> Selected excerpt
The first 3 terms of a series are given and the sum to n terms equation. Can someone explain what this technique does? It obviously divides each factor with n in it by n.
Hello, Stuck Man!
$\displaystyle \text{Given: the first 3 terms of a series and the sum to }n\text{ terms formula.}$
$\displaystyle \text{Can someone explain what this technique does?}$
What is your question?
Do you want their solution explained?
$\displaystyle \displaystyle}\frac{5}{2\cdot3\cdot4} + \frac{7}{3\cdot4\cdot5} + \frac{9}{4\cdot5\cdot6} + \hdots$
$\displaystyle S_n \;=\;\dfrac{(2n+3)(2n+5)}{2(n+2)(n+3)} - \dfrac{5}{4}$
$\displaystyle \text{Find the sum of the series to infinity.}$
$\displaystyle \text{Write }S_n \text{ as: }\;\displaystyle \frac{(2+\frac{3}{n})(2+\frac{5}{n})}{2(1+\frac{2} {n})(1+\frac{3}{n})} - \frac{4}{5}$
$\displaystyle \text{Show that: }\;\displaystyle{\lim_{n\to\infty} S_n \;=\;\frac{3}{4}$
They gave us this formula: .$\displaystyle S_n \;=\;\dfrac{(2n+3)(2n+5)}{2(n+2)(n+3)} $
Divide numerator and denominator by $\displaystyle n^2\!:$
. . $\displaystyle \displaystyle S_n \;=\; \frac{(\frac{2n+3}{n})(\frac{2n+5}{n})}{2(\frac{n+ 2}{n})(\frac{n+3}{n})}-\frac{4}{5} \;=\; \frac{(2+\frac{3}{n})(2+\frac{5}{n})}{2(1+\frac{2} {n})(1+\frac{3}{n})} - \frac{4}{5} $
Take the limit:
. . $\displaystyle \displaystyle \lim_{n\to\infty} S_n \;=\;\lim_{n\to\infty}\frac{(2+\frac{3}{n})(2+\fra c{5}{n})}{2(1+\frac{2}{n})(1+\frac{3}{n})} - \frac{5}{4}$
. . . . . . . . $\displaystyle \displaystyle =\; \frac{(2+0)(2+0)}{2(1+0)(1+0)} - \frac{5}{4} \;\;=\;\;\frac{4}{2} - \frac{5}{4} \;\;=\;\;\frac{3}{4}$

> What to do
1. Give the first three terms of the series in the series thread.
2. Answer these questions from the series thread:
(a) What greeting opens the reply?
(b) What does the reply divide the numerator and denominator by?
(c) What value does the limit of S_n reach?
3. Does the series thread support each of these statements? Answer yes or no, and quote the words that decide it.
(a) The problem asks for the sum of the series to infinity.
(b) The reply asks whether the poster wants the solution explained.
(c) The first poster says the technique divides each factor with n in it by n².
The data are unrelated to the series thread.

> Data section
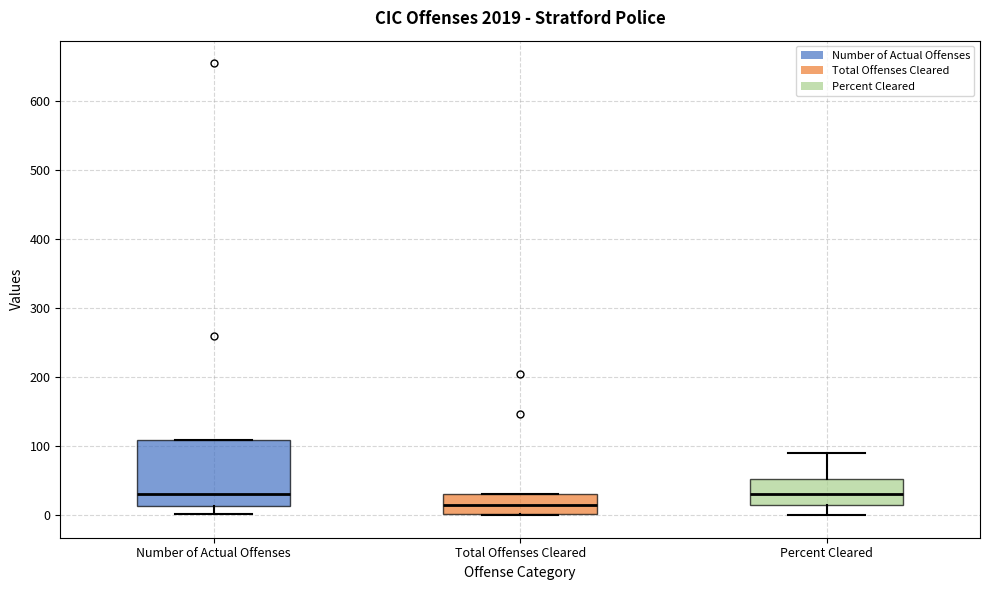

Where does the median line of the box for Percent Cleared sit on the y-axis? The values are not printed on the chart, so give them approximately, as read against the axis.

30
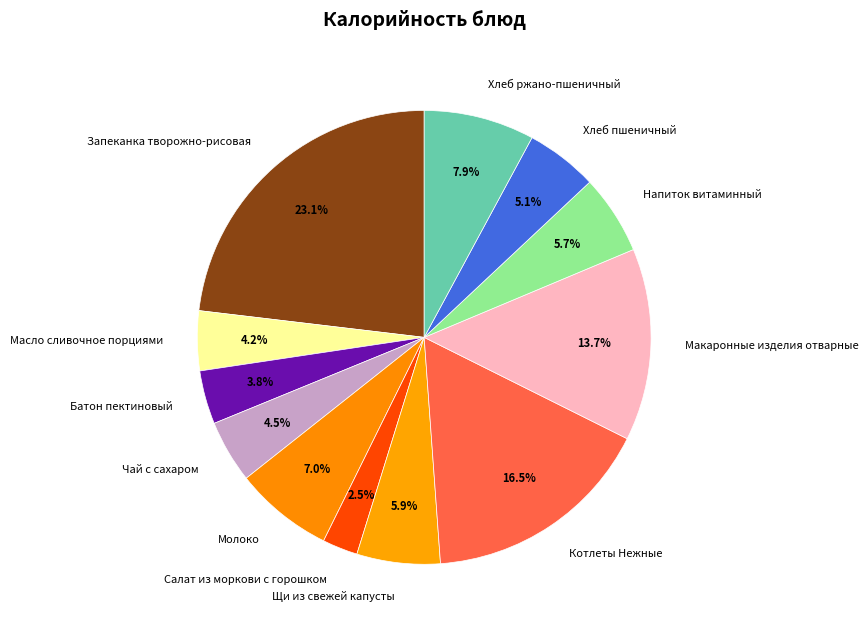

Is Масло сливочное порциями the majority of the pie?

No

> Results in order
1. 5/(2·3·4), 7/(3·4·5), 9/(4·5·6)

2.
(a) "Hello, Stuck Man!"
(b) n²
(c) 3/4

3.
(a) Yes: "Find the sum of the series to infinity."
(b) Yes: "Do you want their solution explained?"
(c) No: "It obviously divides each factor with n in it by n."